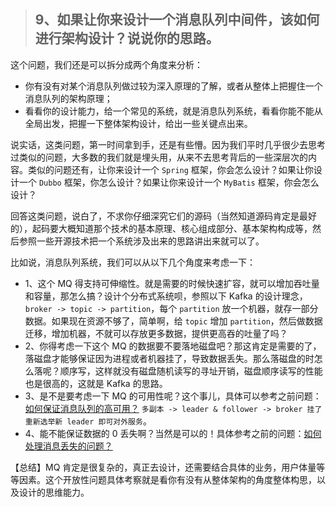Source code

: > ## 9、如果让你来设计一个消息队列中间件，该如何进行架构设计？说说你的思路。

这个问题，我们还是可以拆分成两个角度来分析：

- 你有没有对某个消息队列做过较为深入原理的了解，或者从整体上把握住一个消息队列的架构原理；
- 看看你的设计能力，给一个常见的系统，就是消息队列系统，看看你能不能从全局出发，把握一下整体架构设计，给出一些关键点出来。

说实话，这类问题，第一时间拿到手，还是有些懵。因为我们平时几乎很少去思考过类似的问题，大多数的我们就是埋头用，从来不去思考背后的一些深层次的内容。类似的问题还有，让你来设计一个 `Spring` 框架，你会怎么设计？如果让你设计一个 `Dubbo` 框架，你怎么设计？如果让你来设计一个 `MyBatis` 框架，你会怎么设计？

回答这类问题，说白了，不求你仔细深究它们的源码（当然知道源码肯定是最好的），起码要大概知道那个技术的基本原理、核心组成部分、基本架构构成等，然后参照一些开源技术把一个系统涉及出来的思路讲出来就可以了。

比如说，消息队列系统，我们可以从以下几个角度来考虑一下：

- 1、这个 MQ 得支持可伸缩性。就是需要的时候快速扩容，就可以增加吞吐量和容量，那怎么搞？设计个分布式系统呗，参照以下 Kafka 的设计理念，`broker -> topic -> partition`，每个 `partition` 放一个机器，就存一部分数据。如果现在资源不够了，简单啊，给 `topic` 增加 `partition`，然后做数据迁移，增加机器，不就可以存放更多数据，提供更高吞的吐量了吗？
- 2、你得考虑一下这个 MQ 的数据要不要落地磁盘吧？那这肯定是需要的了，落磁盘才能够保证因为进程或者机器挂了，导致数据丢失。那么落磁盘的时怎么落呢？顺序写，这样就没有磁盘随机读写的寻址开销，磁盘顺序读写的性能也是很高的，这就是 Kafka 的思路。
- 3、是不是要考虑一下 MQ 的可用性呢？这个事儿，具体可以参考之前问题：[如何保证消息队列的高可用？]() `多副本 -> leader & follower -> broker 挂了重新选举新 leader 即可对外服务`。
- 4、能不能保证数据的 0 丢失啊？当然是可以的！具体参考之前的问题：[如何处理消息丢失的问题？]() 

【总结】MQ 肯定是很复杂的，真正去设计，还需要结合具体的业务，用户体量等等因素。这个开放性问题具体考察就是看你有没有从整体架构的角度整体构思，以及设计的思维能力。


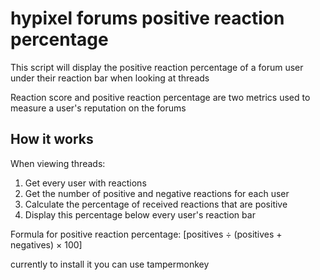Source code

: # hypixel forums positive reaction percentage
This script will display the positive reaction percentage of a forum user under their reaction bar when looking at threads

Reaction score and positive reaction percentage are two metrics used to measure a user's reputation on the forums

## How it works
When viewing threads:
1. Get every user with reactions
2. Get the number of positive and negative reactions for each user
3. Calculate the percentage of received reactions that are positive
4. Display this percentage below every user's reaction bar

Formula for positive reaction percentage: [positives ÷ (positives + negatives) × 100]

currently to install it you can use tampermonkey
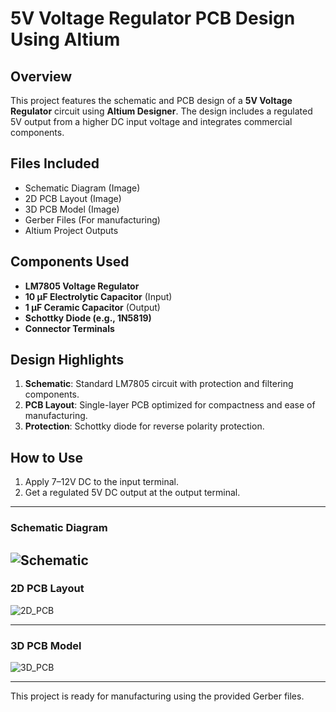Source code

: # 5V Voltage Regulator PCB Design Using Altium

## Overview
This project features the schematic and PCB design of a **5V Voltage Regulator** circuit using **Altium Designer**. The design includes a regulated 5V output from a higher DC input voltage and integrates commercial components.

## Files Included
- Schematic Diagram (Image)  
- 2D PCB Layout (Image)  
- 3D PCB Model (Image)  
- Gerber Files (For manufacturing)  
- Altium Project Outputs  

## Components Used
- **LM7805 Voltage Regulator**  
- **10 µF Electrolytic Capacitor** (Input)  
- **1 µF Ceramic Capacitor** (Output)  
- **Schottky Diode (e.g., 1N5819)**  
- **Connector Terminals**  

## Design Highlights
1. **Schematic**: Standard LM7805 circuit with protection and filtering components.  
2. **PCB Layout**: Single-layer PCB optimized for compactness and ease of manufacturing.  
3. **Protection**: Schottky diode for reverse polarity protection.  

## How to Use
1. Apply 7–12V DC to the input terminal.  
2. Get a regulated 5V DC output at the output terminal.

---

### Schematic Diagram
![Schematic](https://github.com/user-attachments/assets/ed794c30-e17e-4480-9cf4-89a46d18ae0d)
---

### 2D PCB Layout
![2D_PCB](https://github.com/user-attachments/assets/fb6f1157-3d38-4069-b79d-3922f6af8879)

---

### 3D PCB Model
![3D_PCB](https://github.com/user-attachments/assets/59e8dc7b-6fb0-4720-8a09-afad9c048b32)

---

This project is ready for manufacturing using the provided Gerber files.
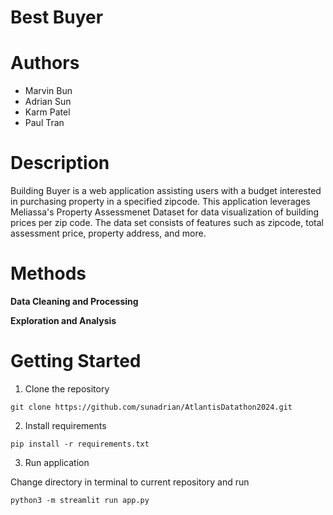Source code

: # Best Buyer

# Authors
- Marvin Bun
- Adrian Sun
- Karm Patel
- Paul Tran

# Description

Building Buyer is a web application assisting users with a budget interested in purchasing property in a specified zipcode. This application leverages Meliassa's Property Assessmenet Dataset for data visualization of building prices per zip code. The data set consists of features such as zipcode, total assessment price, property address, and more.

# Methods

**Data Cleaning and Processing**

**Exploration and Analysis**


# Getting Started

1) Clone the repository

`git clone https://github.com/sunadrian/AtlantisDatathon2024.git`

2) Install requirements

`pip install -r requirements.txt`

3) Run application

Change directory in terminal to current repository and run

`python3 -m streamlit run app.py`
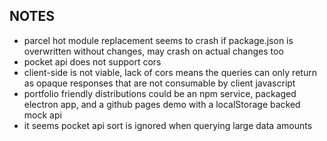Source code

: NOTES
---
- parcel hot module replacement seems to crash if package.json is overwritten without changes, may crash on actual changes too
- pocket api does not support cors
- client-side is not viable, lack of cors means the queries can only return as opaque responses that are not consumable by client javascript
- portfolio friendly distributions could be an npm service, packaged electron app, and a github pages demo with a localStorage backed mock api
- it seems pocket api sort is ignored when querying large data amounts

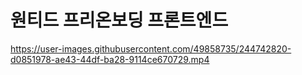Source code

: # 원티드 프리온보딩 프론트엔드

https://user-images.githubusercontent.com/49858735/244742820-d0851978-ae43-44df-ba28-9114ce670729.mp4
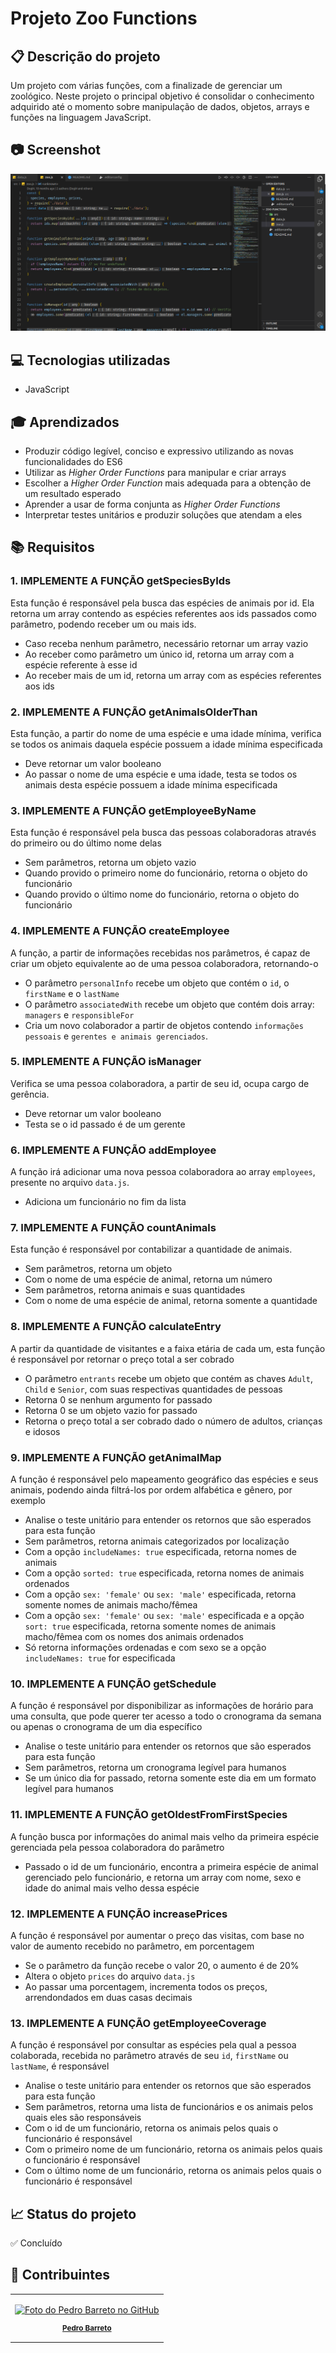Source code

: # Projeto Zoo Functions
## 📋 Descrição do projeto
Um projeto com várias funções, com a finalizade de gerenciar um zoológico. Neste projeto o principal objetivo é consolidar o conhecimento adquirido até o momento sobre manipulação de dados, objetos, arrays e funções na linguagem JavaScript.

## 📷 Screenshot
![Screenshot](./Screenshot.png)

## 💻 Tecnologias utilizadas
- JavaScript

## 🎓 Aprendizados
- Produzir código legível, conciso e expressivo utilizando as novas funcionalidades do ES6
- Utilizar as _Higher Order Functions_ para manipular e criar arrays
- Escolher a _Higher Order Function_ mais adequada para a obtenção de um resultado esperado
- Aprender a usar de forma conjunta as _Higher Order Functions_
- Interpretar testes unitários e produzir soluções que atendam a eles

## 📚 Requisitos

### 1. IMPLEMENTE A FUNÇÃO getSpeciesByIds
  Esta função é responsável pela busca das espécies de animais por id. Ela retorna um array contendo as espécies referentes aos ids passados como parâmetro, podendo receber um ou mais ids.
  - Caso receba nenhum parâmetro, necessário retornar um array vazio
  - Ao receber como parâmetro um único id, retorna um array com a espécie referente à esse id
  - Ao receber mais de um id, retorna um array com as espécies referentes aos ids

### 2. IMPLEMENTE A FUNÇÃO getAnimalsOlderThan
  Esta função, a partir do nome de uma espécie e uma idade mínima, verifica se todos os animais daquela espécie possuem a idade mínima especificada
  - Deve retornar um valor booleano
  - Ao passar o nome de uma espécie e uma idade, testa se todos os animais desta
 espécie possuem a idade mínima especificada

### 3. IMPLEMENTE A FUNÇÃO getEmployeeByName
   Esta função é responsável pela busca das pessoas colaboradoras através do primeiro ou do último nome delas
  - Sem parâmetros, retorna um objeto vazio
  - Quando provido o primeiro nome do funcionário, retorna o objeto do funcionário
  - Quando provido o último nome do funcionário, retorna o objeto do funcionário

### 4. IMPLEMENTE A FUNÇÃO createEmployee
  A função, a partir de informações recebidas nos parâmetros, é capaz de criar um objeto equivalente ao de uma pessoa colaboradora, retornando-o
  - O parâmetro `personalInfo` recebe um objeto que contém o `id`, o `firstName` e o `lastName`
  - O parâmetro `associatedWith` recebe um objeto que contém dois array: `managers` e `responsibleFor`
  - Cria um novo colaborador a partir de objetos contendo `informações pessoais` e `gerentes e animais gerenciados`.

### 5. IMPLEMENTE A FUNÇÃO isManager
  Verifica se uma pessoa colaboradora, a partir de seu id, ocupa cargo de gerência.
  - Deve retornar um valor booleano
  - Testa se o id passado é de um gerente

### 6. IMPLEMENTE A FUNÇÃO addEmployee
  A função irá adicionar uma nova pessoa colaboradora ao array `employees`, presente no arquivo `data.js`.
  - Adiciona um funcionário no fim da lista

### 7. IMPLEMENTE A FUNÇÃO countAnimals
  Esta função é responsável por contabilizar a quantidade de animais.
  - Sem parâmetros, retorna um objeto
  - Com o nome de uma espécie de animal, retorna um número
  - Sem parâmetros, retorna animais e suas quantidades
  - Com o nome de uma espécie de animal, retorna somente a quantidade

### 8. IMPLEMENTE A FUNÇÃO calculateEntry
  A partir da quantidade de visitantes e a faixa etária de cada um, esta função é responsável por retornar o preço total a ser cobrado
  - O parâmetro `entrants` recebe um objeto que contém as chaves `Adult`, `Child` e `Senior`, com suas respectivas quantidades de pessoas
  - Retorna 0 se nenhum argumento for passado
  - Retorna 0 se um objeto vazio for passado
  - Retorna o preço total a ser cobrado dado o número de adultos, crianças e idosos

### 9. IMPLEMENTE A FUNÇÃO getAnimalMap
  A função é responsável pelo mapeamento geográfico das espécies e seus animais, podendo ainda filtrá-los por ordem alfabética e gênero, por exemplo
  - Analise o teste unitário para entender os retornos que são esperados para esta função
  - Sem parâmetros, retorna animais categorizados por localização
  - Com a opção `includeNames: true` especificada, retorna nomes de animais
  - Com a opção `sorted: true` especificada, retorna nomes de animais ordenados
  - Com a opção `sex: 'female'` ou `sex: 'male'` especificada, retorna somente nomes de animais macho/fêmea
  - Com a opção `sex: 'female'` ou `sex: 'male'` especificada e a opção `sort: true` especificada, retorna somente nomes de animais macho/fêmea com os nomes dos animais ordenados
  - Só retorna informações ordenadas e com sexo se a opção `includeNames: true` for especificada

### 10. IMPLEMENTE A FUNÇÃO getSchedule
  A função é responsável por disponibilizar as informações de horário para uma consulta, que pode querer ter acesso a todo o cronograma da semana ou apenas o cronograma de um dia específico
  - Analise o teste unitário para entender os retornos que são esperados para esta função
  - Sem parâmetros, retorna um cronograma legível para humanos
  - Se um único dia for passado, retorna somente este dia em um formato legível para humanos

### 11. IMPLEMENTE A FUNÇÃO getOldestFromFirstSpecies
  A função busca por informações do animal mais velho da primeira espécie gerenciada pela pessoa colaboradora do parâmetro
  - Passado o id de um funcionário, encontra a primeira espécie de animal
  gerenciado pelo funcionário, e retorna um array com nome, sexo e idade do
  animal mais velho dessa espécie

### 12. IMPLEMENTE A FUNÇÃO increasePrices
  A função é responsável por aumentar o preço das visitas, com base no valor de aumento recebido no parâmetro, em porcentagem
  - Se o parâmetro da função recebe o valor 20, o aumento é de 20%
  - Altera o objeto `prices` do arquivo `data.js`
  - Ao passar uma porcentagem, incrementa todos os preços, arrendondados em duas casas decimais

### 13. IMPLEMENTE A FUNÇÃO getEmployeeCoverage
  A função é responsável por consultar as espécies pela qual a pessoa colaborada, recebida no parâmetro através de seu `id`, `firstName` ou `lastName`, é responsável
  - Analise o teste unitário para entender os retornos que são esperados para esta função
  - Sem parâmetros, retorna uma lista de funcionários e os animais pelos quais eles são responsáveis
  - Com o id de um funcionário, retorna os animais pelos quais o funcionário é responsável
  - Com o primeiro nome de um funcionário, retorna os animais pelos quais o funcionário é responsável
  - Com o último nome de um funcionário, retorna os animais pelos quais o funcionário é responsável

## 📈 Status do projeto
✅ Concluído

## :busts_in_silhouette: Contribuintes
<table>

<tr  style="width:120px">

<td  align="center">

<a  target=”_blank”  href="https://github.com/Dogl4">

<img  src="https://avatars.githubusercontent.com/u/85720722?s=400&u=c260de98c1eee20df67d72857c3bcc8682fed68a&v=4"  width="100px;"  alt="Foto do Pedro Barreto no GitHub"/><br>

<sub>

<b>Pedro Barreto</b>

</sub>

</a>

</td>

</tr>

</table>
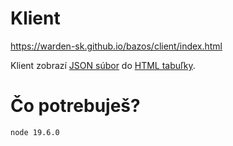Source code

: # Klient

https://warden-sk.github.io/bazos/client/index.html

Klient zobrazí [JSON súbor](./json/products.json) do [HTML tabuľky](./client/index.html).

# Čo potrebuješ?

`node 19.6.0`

+ + +

Activity: For the lines above, output exactly those from the line containing "A função é responsável por disponibilizar" through the line containing "- Sem parâmetros, retorna uma", and skip the others.

Reply:
  A função é responsável por disponibilizar as informações de horário para uma consulta, que pode querer ter acesso a todo o cronograma da semana ou apenas o cronograma de um dia específico
  - Analise o teste unitário para entender os retornos que são esperados para esta função
  - Sem parâmetros, retorna um cronograma legível para humanos
  - Se um único dia for passado, retorna somente este dia em um formato legível para humanos

### 11. IMPLEMENTE A FUNÇÃO getOldestFromFirstSpecies
  A função busca por informações do animal mais velho da primeira espécie gerenciada pela pessoa colaboradora do parâmetro
  - Passado o id de um funcionário, encontra a primeira espécie de animal
  gerenciado pelo funcionário, e retorna um array com nome, sexo e idade do
  animal mais velho dessa espécie

### 12. IMPLEMENTE A FUNÇÃO increasePrices
  A função é responsável por aumentar o preço das visitas, com base no valor de aumento recebido no parâmetro, em porcentagem
  - Se o parâmetro da função recebe o valor 20, o aumento é de 20%
  - Altera o objeto `prices` do arquivo `data.js`
  - Ao passar uma porcentagem, incrementa todos os preços, arrendondados em duas casas decimais

### 13. IMPLEMENTE A FUNÇÃO getEmployeeCoverage
  A função é responsável por consultar as espécies pela qual a pessoa colaborada, recebida no parâmetro através de seu `id`, `firstName` ou `lastName`, é responsável
  - Analise o teste unitário para entender os retornos que são esperados para esta função
  - Sem parâmetros, retorna uma lista de funcionários e os animais pelos quais eles são responsáveis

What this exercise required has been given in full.